- _DATA FOR PROCESSING_

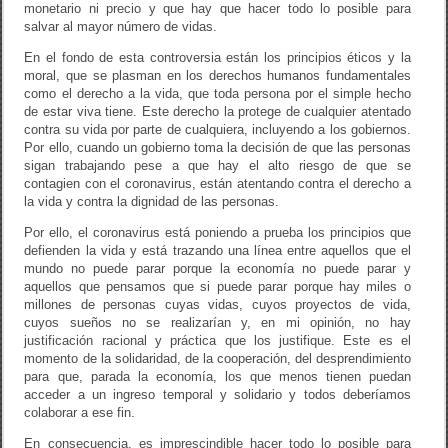
monetario ni precio y que hay que hacer todo lo posible para
salvar al mayor número de vidas.
En el fondo de esta controversia están los principios éticos y la
moral, que se plasman en los derechos humanos fundamentales
como el derecho a la vida, que toda persona por el simple hecho
de estar viva tiene. Este derecho la protege de cualquier atentado
contra su vida por parte de cualquiera, incluyendo a los gobiernos.
Por ello, cuando un gobierno toma la decisión de que las personas
sigan trabajando pese a que hay el alto riesgo de que se
contagien con el coronavirus, están atentando contra el derecho a
la vida y contra la dignidad de las personas.
Por ello, el coronavirus está poniendo a prueba los principios que
defienden la vida y está trazando una línea entre aquellos que el
mundo no puede parar porque la economía no puede parar y
aquellos que pensamos que si puede parar porque hay miles o
millones de personas cuyas vidas, cuyos proyectos de vida,
cuyos sueños no se realizarían y, en mi opinión, no hay
justificación racional y práctica que los justifique. Este es el
momento de la solidaridad, de la cooperación, del desprendimiento
para que, parada la economía, los que menos tienen puedan
acceder a un ingreso temporal y solidario y todos deberíamos
colaborar a ese fin.
En consecuencia, es imprescindible hacer todo lo posible para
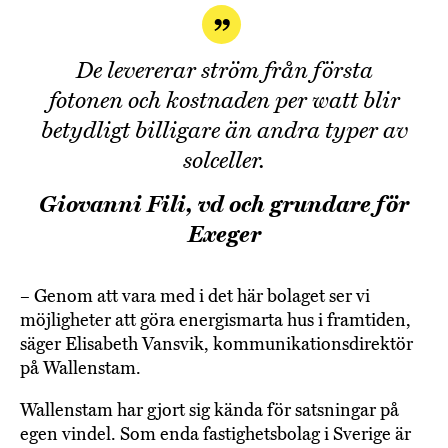
De levererar ström från första
fotonen och kostnaden per watt blir
betydligt billigare än andra typer av
solceller.
Giovanni Fili, vd och grundare för
Exeger
– Genom att vara med i det här bolaget ser vi
möjligheter att göra energismarta hus i framtiden,
säger Elisabeth Vansvik, kommunikationsdirektör
på Wallenstam.
Wallenstam har gjort sig kända för satsningar på
egen vindel. Som enda fastighetsbolag i Sverige är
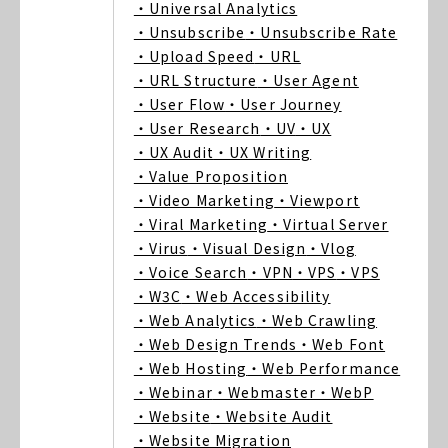
・Universal Analytics
・Unsubscribe
・Unsubscribe Rate
・Upload Speed
・URL
・URL Structure
・User Agent
・User Flow
・User Journey
・User Research
・UV
・UX
・UX Audit
・UX Writing
・Value Proposition
・Video Marketing
・Viewport
・Viral Marketing
・Virtual Server
・Virus
・Visual Design
・Vlog
・Voice Search
・VPN
・VPS
・VPS
・W3C
・Web Accessibility
・Web Analytics
・Web Crawling
・Web Design Trends
・Web Font
・Web Hosting
・Web Performance
・Webinar
・Webmaster
・WebP
・Website
・Website Audit
・Website Migration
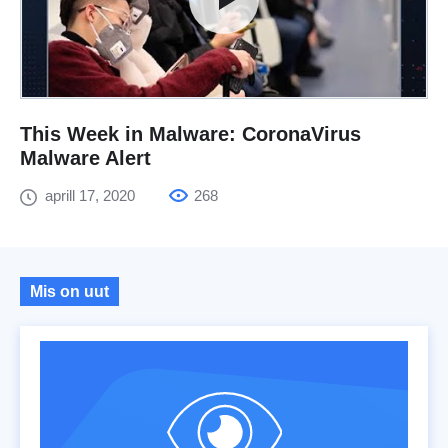
This Week in Malware: CoronaVirus
Malware Alert
aprill 17, 2020
268
Mis on uut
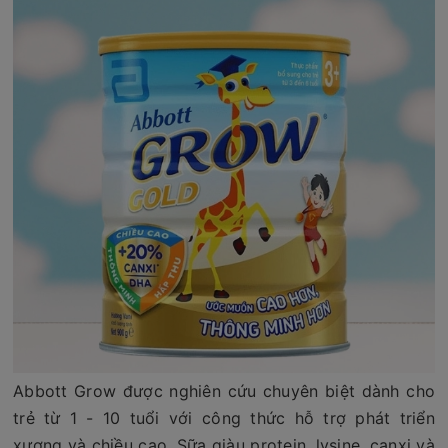
Abbott Grow được nghiên cứu chuyên biệt dành cho
trẻ từ 1 - 10 tuổi với công thức hỗ trợ phát triển
xương và chiều cao. Sữa giàu protein, lysine, canxi và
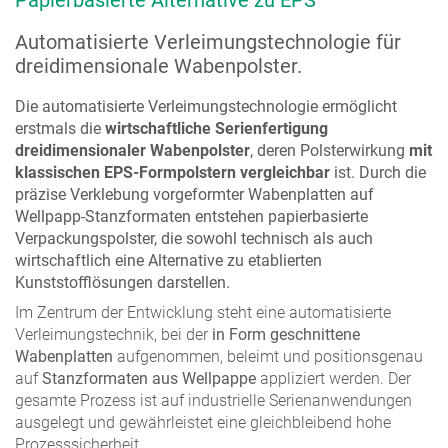
Automatisierte Verleimungstechnologie für
dreidimensionale Wabenpolster.
Die automatisierte Verleimungstechnologie ermöglicht
erstmals die
wirtschaftliche Serienfertigung
dreidimensionaler Wabenpolster
, deren Polsterwirkung
mit
klassischen EPS-Formpolstern vergleichbar
ist. Durch die
präzise Verklebung vorgeformter Wabenplatten auf
Wellpapp-Stanzformaten entstehen papierbasierte
Verpackungspolster, die sowohl technisch als auch
wirtschaftlich eine Alternative zu etablierten
Kunststofflösungen darstellen.
Im Zentrum der Entwicklung steht eine automatisierte
Verleimungstechnik, bei der
in Form geschnittene
Wabenplatten
aufgenommen, beleimt und positionsgenau
auf
Stanzformaten aus Wellpappe
appliziert werden. Der
gesamte Prozess ist auf industrielle Serienanwendungen
ausgelegt und gewährleistet eine gleichbleibend hohe
Prozesssicherheit.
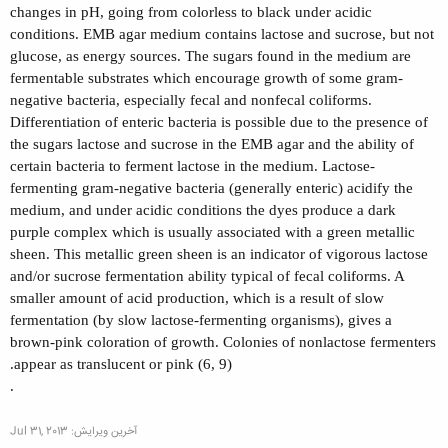
changes in pH, going from colorless to black under acidic
conditions. EMB agar medium contains lactose and sucrose, but not
glucose, as energy sources. The sugars found in the medium are
fermentable substrates which encourage growth of some gram-
negative bacteria, especially fecal and nonfecal coliforms.
Differentiation of enteric bacteria is possible due to the presence of
the sugars lactose and sucrose in the EMB agar and the ability of
certain bacteria to ferment lactose in the medium. Lactose-
fermenting gram-negative bacteria (generally enteric) acidify the
medium, and under acidic conditions the dyes produce a dark
purple complex which is usually associated with a green metallic
sheen. This metallic green sheen is an indicator of vigorous lactose
and/or sucrose fermentation ability typical of fecal coliforms. A
smaller amount of acid production, which is a result of slow
fermentation (by slow lactose-fermenting organisms), gives a
brown-pink coloration of growth. Colonies of nonlactose fermenters
appear as translucent or pink (6, 9).
.
آخرین ویرایش:
Jul 31, 2013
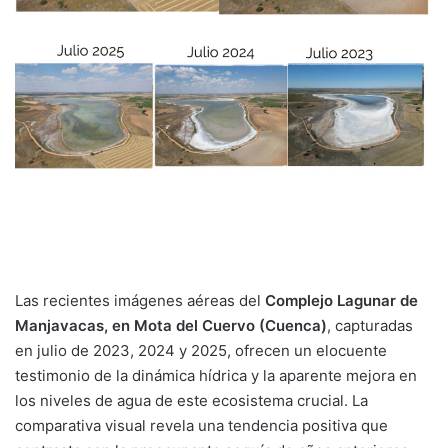
Las recientes imágenes aéreas del
Complejo Lagunar de
Manjavacas, en Mota del Cuervo (Cuenca)
, capturadas
en julio de 2023, 2024 y 2025, ofrecen un elocuente
testimonio de la dinámica hídrica y la aparente mejora en
los niveles de agua de este ecosistema crucial. La
comparativa visual revela una tendencia positiva que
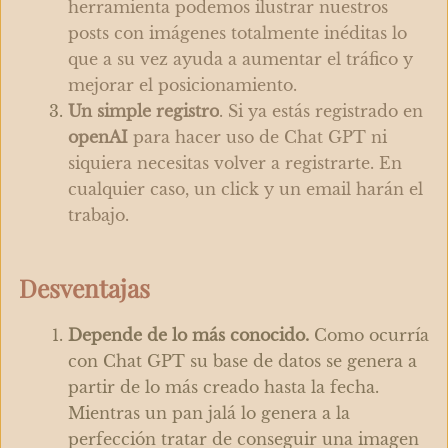
herramienta podemos ilustrar nuestros
posts con imágenes totalmente inéditas lo
que a su vez ayuda a aumentar el tráfico y
mejorar el posicionamiento.
Un simple registro
. Si ya estás registrado en
openAI
para hacer uso de Chat GPT ni
siquiera necesitas volver a registrarte. En
cualquier caso, un click y un email harán el
trabajo.
Desventajas
Depende de lo más conocido.
Como ocurría
con Chat GPT su base de datos se genera a
partir de lo más creado hasta la fecha.
Mientras un pan jalá lo genera a la
perfección tratar de conseguir una imagen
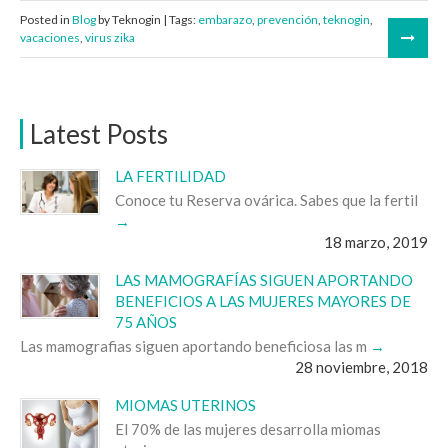
Posted in
Blog
by Teknogin | Tags:
embarazo
,
prevención
,
teknogin
,
vacaciones
,
virus zika
Latest Posts
LA FERTILIDAD
Conoce tu Reserva ovárica. Sabes que la fertil
18 marzo, 2019
LAS MAMOGRAFÍAS SIGUEN APORTANDO
BENEFICIOS A LAS MUJERES MAYORES DE
75 AÑOS
Las mamografias siguen aportando beneficiosa las m
28 noviembre, 2018
MIOMAS UTERINOS
El 70% de las mujeres desarrolla miomas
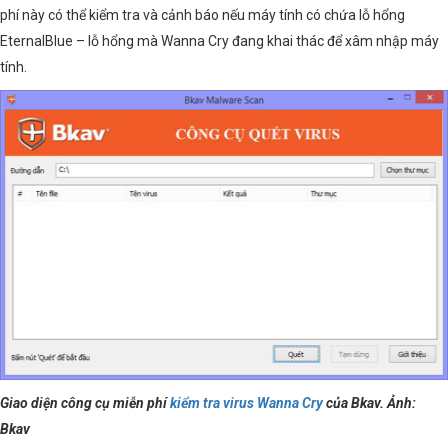
phí này có thể kiểm tra và cảnh báo nếu máy tính có chứa lỗ hổng
EternalBlue – lỗ hổng mà Wanna Cry đang khai thác để xâm nhập máy
tính.
Giao diện công cụ miễn phí
kiểm tra virus Wanna Cry
của Bkav. Ảnh:
Bkav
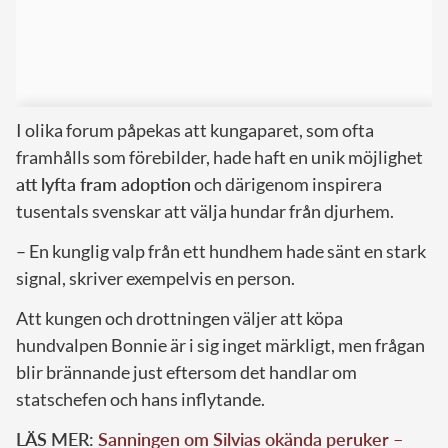
I olika forum påpekas att kungaparet, som ofta
framhålls som förebilder, hade haft en unik möjlighet
att lyfta fram adoption
och därigenom inspirera
tusentals svenskar att välja hundar från djurhem.
– En kunglig valp från ett hundhem hade sänt en stark
signal, skriver exempelvis en person.
Att kungen och drottningen väljer att köpa
hundvalpen Bonnie är i sig inget märkligt, men frågan
blir brännande just eftersom det handlar om
statschefen och hans inflytande.
LÄS MER:
Sanningen om Silvias okända peruker –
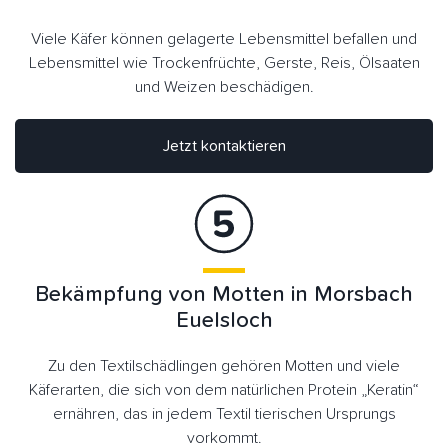
Viele Käfer können gelagerte Lebensmittel befallen und
Lebensmittel wie Trockenfrüchte, Gerste, Reis, Ölsaaten
und Weizen beschädigen.
Jetzt kontaktieren
Bekämpfung von Motten in Morsbach
Euelsloch
Zu den Textilschädlingen gehören Motten und viele
Käferarten, die sich von dem natürlichen Protein „Keratin“
ernähren, das in jedem Textil tierischen Ursprungs
vorkommt.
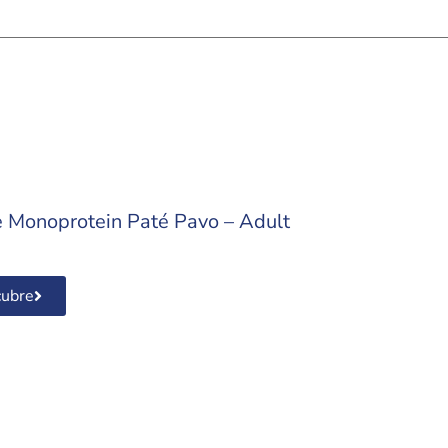
 Monoprotein Paté Pavo – Adult
ubre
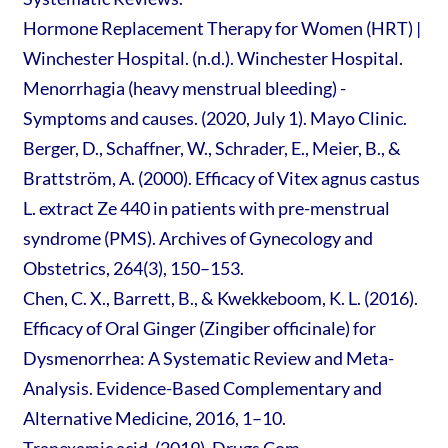
Hormone Replacement Therapy for Women (HRT) |
Winchester Hospital. (n.d.). Winchester Hospital.
Menorrhagia (heavy menstrual bleeding) -
Symptoms and causes. (2020, July 1). Mayo Clinic.
Berger, D., Schaffner, W., Schrader, E., Meier, B., &
Brattström, A. (2000). Efficacy of Vitex agnus castus
L. extract Ze 440 in patients with pre-menstrual
syndrome (PMS). Archives of Gynecology and
Obstetrics, 264(3), 150–153.
Chen, C. X., Barrett, B., & Kwekkeboom, K. L. (2016).
Efficacy of Oral Ginger (Zingiber officinale) for
Dysmenorrhea: A Systematic Review and Meta-
Analysis. Evidence-Based Complementary and
Alternative Medicine, 2016, 1–10.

- _PROBLEM_
Filter the entries above down to the lines that contain "hade".

- _REPLY_
framhålls som förebilder, hade haft en unik möjlighet
– En kunglig valp från ett hundhem hade sänt en stark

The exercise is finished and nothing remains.